British mathematician

Felix Medland Arscott (12 November 1922 – 5 July 1996) was a British mathematician who was a member of the Society for Industrial and Applied Mathematics from 1976. He was described by colleagues as a good friend and excellent teacher. Dr. Arscott was the founding head of the Applied Mathematics department at University of Manitoba from 1974 through 1986 and was named Professor Emeritus in 1995. Professor Arscott was described as an expert in the "higher special functions".
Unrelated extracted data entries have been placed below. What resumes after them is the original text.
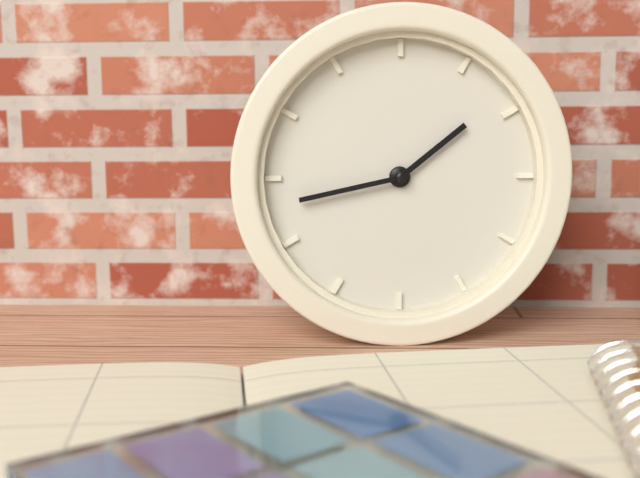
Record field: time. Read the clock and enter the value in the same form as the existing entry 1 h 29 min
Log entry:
1 h 43 min
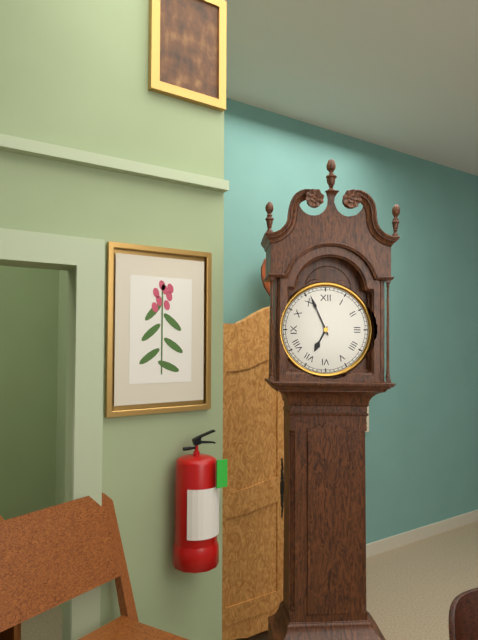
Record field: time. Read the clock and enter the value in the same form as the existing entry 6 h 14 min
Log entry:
6 h 56 min
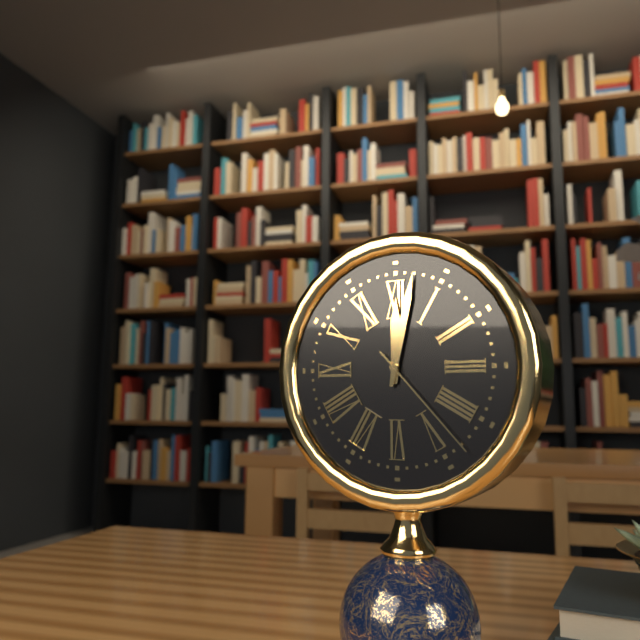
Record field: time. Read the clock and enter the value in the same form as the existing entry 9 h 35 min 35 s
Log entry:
12 h 02 min 23 s
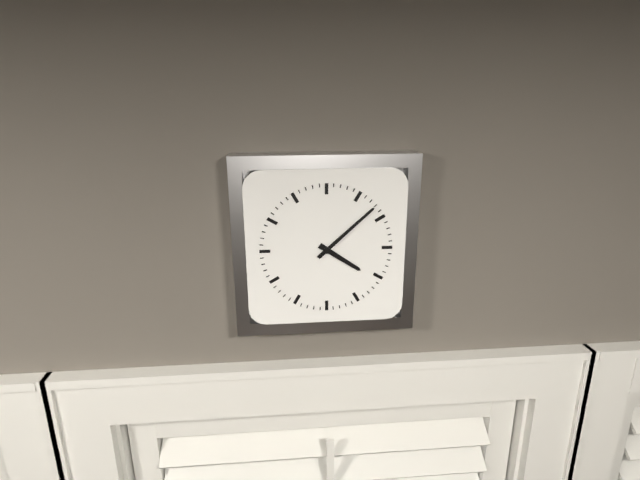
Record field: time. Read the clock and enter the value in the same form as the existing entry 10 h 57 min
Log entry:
4 h 08 min
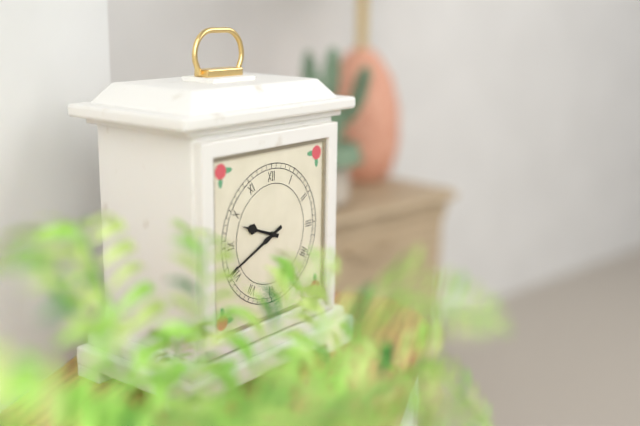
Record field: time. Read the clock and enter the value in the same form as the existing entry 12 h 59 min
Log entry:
9 h 41 min
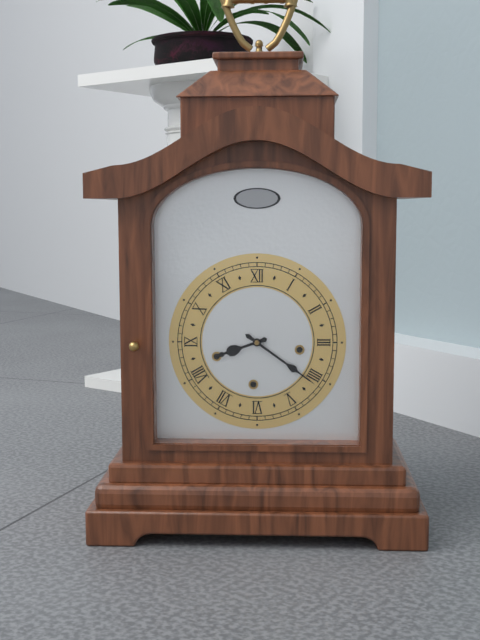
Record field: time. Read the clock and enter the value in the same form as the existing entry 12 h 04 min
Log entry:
8 h 21 min
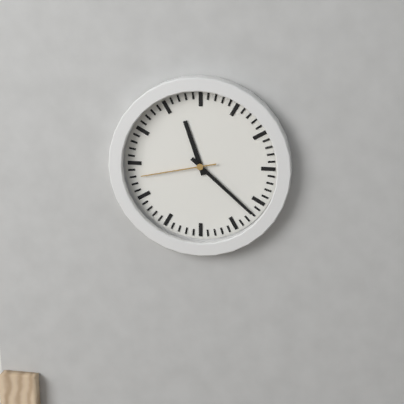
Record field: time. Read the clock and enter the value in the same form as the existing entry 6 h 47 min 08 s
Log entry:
11 h 22 min 43 s
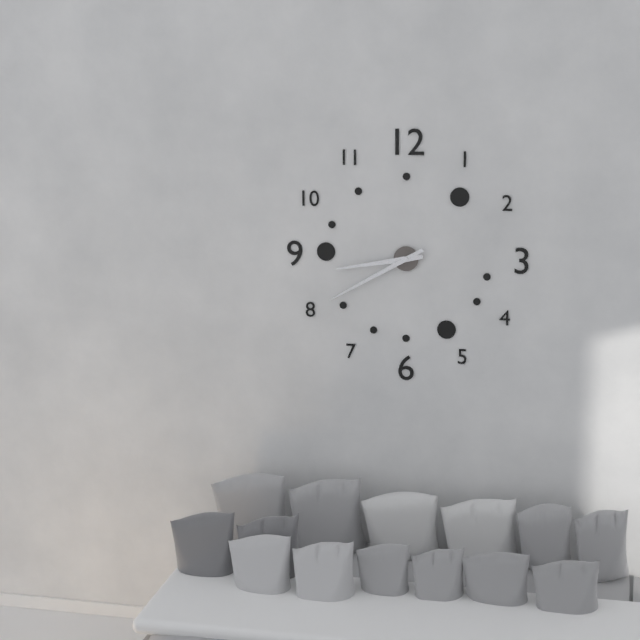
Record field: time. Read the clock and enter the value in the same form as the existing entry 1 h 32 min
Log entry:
8 h 40 min
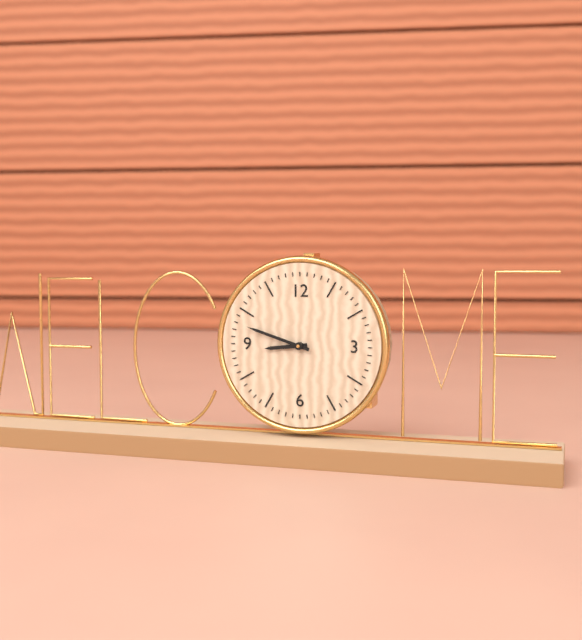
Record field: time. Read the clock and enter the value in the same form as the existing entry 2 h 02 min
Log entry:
8 h 48 min
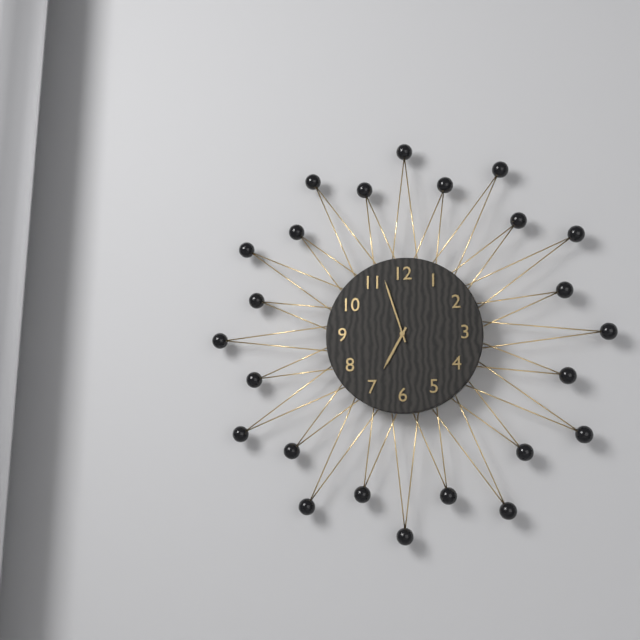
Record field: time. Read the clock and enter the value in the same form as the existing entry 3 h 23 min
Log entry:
6 h 57 min
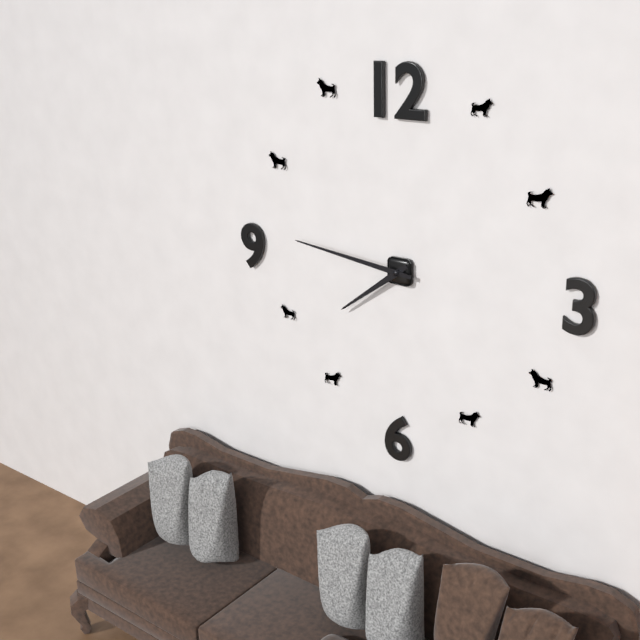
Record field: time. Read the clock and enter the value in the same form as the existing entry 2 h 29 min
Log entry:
7 h 46 min
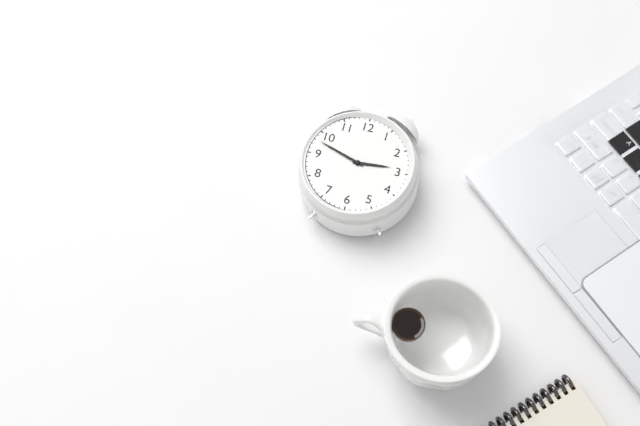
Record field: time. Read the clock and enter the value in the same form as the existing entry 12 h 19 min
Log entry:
2 h 48 min
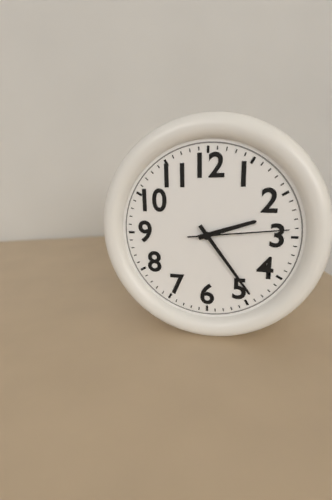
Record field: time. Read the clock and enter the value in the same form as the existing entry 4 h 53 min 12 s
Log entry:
2 h 24 min 14 s
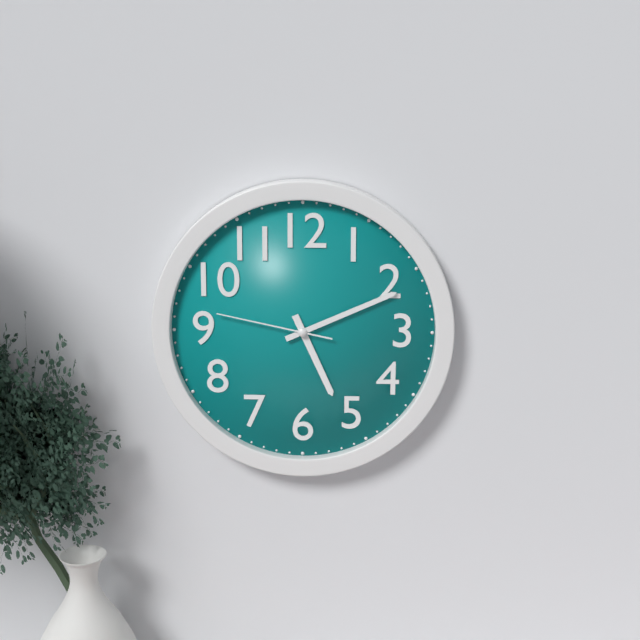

Felix Arscott was born in 1922 in Greenwich to Leonard Charles Arscott and Gladys Arscott (née Williams), with one sister Faith Muriel (1915–1987). He served in the Royal Air Force during the Second World War, becoming a commissioned officer. He obtained an honours degree in mathematics from the University of London by private study. After obtaining his M.Sc. in 1951, he left the UK to teach mathematics at Makerere University in Uganda. Arscott obtained his Ph.D. at the University of London in 1956 with the dissertation titled Ellipsoidal Harmonics and Ellipsoidal Wave Functions. He held positions at Aberdeen, Battersea College of Technology (later the University of Surrey), and the University of Reading. By 1972, he had supervised six Ph.D. theses, and published 22 papers. He was a founding Fellow of the Institute of Mathematics and its Applications.

==Selected publications==
- Table of Lamé polynomials, Pergamon Press, 1962 (with I. M. Khabaza)
- TWO-PARAMETER EIGENVALUE PROBLEMS IN DIFFERENTIAL EQUATIONS Mathematics Research Center, US Army, Technical Summary Report #350, December 1962
- "Periodic Differential Equations: An Introduction to Mathieu, Lamé, and Allied Functions, Pergamon (1964)
- FLOQUET THEORY FOR DOUBLY-PERIODIC DIFFERENTIAL EQUATIONS, F. M. Arscott and G. P. Wright, April 24, 1969
- translated O. Boruvka's Linear differential transformations of the second order, English Universities Press (1971)
- Introduction to applied mathematics (with Thomas G. Berry)
- Remedial mathematics for science and engineering,1983, (with Thomas G. Berry)
- Some Analytical Techniques for the Computation of Recessive Solutions on Linear Differential Equations 1987, University of Dundee Numerical Analysis Reports
- Heun's Differential Equations, Oxford University Press, 1995. (contributor)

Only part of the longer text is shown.